----- Document excerpt -----

Priit Vinkel: What 2025 taught us about elections, technology, and trust

Written by Priit Vinkel, Senior Expert at eGA, former Head of Estonian State Electoral Office

2025 marked a significant year for elections globally, featuring over 60 national contests that examined the relationship between technology, security, and public confidence. As digital tools become more embedded in electoral processes, a central question emerges: how does the way we use election technology influence trust in the results themselves? Let us take a closer look at the recent elections in Albania, Kyrgyzstan, Germany, Canada, Moldova, and Estonia.

Technology delivers when transparency is built in

Countries expanded their use of election technology, but outcomes varied.

  • Albania: Electronic Voter ID and biometric de-duplication were used for a second time in general elections. 95% of polling stations were positively assessed, yet limited public disclosure of system testing put pressure on overall confidence. (Learn more: OSCE/ODIHR EOM Final Report)

-----

=== Required actions ===
**A)** Decide whether each statement agrees with the article on elections, technology, and trust: (i) 2025 featured more than 60 national elections; (ii) Albania used Electronic Voter ID in general elections for the first time; (iii) every polling station in Albania was positively assessed. Answer yes or no for each, and quote the words from the article that settle it.
**B)** Repeat everything in the article on elections, technology, and trust from "Priit Vinkel: What" down to "Moldova, and Estonia.", word for word.

----- Entries provided -----

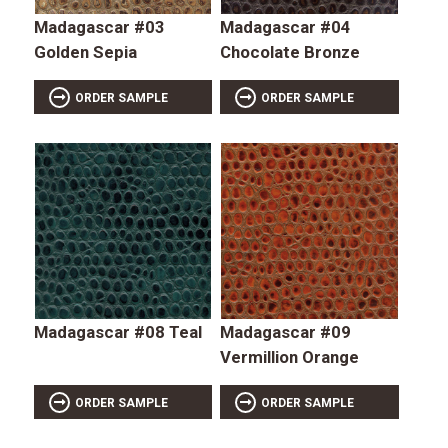
Madagascar #03
Madagascar #04
Golden Sepia
Chocolate Bronze
ORDER SAMPLE
ORDER SAMPLE
Madagascar #08 Teal
Madagascar #09
Vermillion Orange
ORDER SAMPLE
ORDER SAMPLE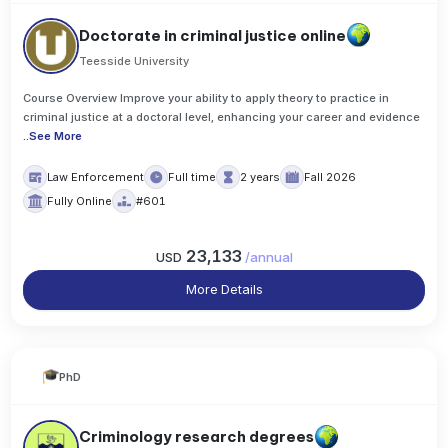
Doctorate in criminal justice online
Teesside University
Course Overview Improve your ability to apply theory to practice in
criminal justice at a doctoral level, enhancing your career and evidence
..
See More
Law Enforcement
Full time
2 years
Fall 2026
Fully Online
#601
23,133
USD
/
annual
More Details
PhD
Criminology research degrees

-----

=== Completed exercise ===
**A)**
(i) Yes: "featuring over 60 national contests"
(ii) No: "were used for a second time in general elections"
(iii) No: "95% of polling stations were positively assessed"

**B)**
Priit Vinkel: What 2025 taught us about elections, technology, and trust

Written by Priit Vinkel, Senior Expert at eGA, former Head of Estonian State Electoral Office

2025 marked a significant year for elections globally, featuring over 60 national contests that examined the relationship between technology, security, and public confidence. As digital tools become more embedded in electoral processes, a central question emerges: how does the way we use election technology influence trust in the results themselves? Let us take a closer look at the recent elections in Albania, Kyrgyzstan, Germany, Canada, Moldova, and Estonia.